La Cour suprême du Canada a rejeté la demande d’autorisation soumise par Intact Compagnie d’assurance qui désirait faire appel de la décision rendue par la Cour d’appel du Québec dans un litige qui l’opposait à Roma Capital. Le règlement de sinistre à la suite d’un incendie était au cœur de l’affaire. 

Le rejet de la demande par la Cour suprême a été annoncé le 12 octobre 2023. La décision de la Cour d’appel avait été rendue le 7 mars 2023. La décision n’était pas unanime. 

La Cour d’appel a ainsi infirmé un jugement rendu le 16 novembre 2020 en Cour supérieure. Le juge Pierre Nolet, du district de Joliette, avait rejeté la réclamation de Roma Capital contre l’assureur et aussi rejeté la demande incidente d’Intact contre Guylaine Mireault, intimée incidente et défenderesse en garantie. 

En février 2017, celle-ci avait reçu un prêt de 220 000 $ de Roma Capital en vue d’acheter un immeuble à Berthierville. Le contrat de prêt nécessitait une police d’assurance habitation afin que l’intérêt du prêteur dans l’immeuble soit également assuré. 

L’immeuble assuré par Intact a été détruit par un incendie le 16 mai 2017. L’immeuble était vacant au moment du sinistre. L’assurée devait rénover l’immeuble et un avenant avait été ajouté à cet effet à la police. 

Après enquête par l’expert en sinistre, l’assureur a refusé d’indemniser l’assurée et son prêteur. En octobre 2017, Roma Capital intente un recours contre Intact pour obtenir une indemnité d’assurance correspondant au solde du prêt hypothécaire.

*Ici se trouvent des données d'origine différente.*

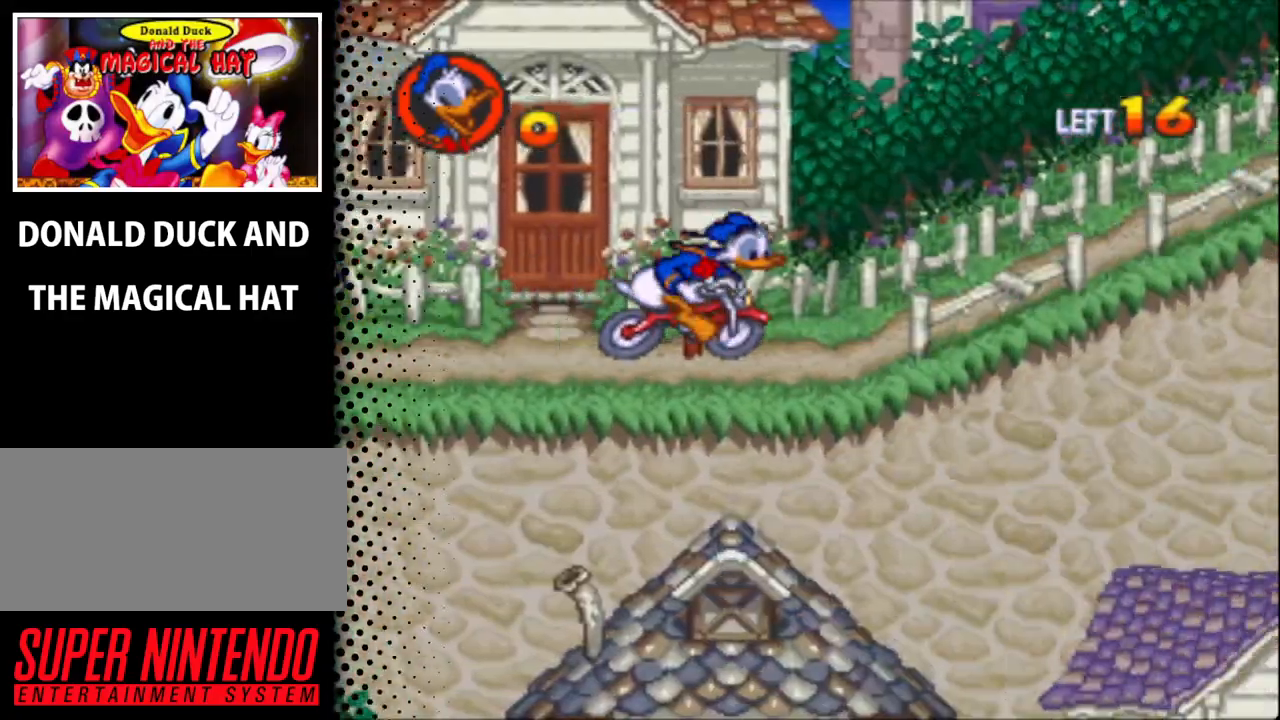
{"buttons": ["DPAD_UP", "DPAD_RIGHT"], "events": [[67, "A", "up"]]}
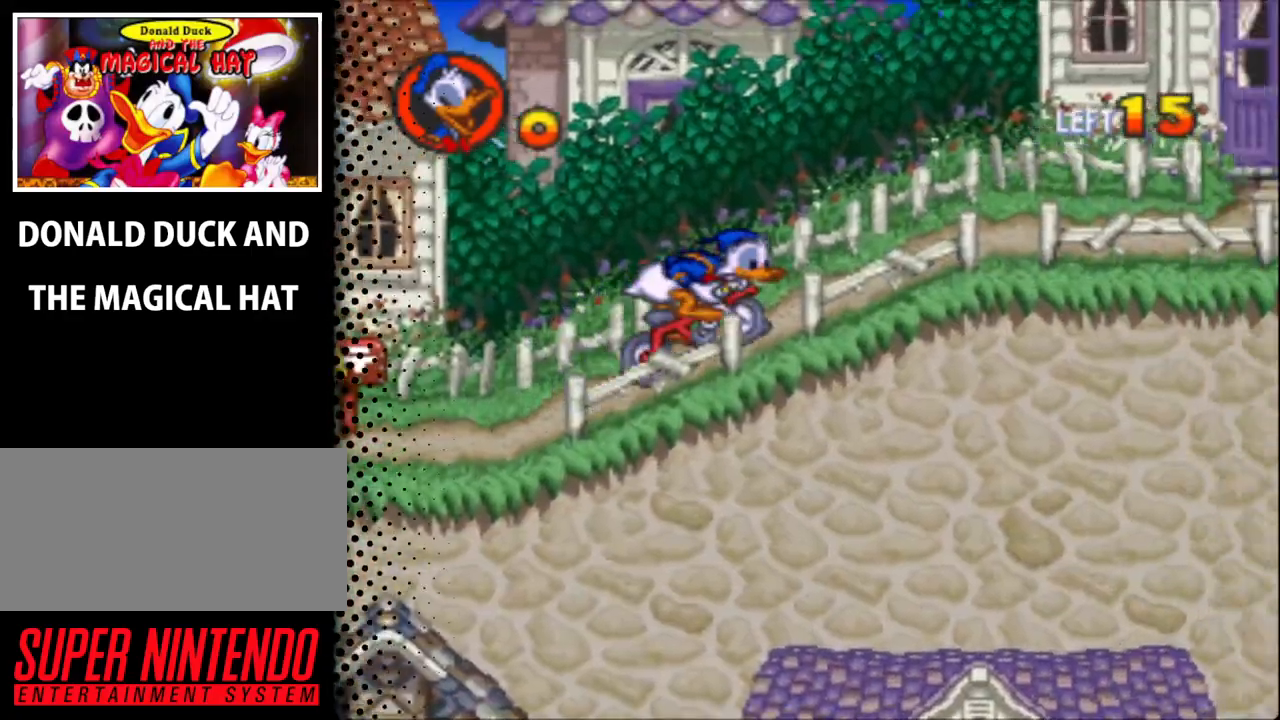
{"buttons": ["DPAD_RIGHT"], "events": [[333, "DPAD_UP", "up"]]}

Mme Mireault fait de même en avril 2018 et réclame une indemnité pour les dommages assurés. La Cour supérieure a tenu le procès en septembre 2020. 

En première instance 

En Cour supérieure, le juge Nolet donne raison à Intact concernant l’absence d’intérêt assurable de la part de Mme Mireault, laquelle agissait comme prête-nom. Par conséquent, la police d’assurance est nulle à son égard. Cette conclusion ne concerne pas le prêteur, lequel a un contrat distinct avec l’assureur.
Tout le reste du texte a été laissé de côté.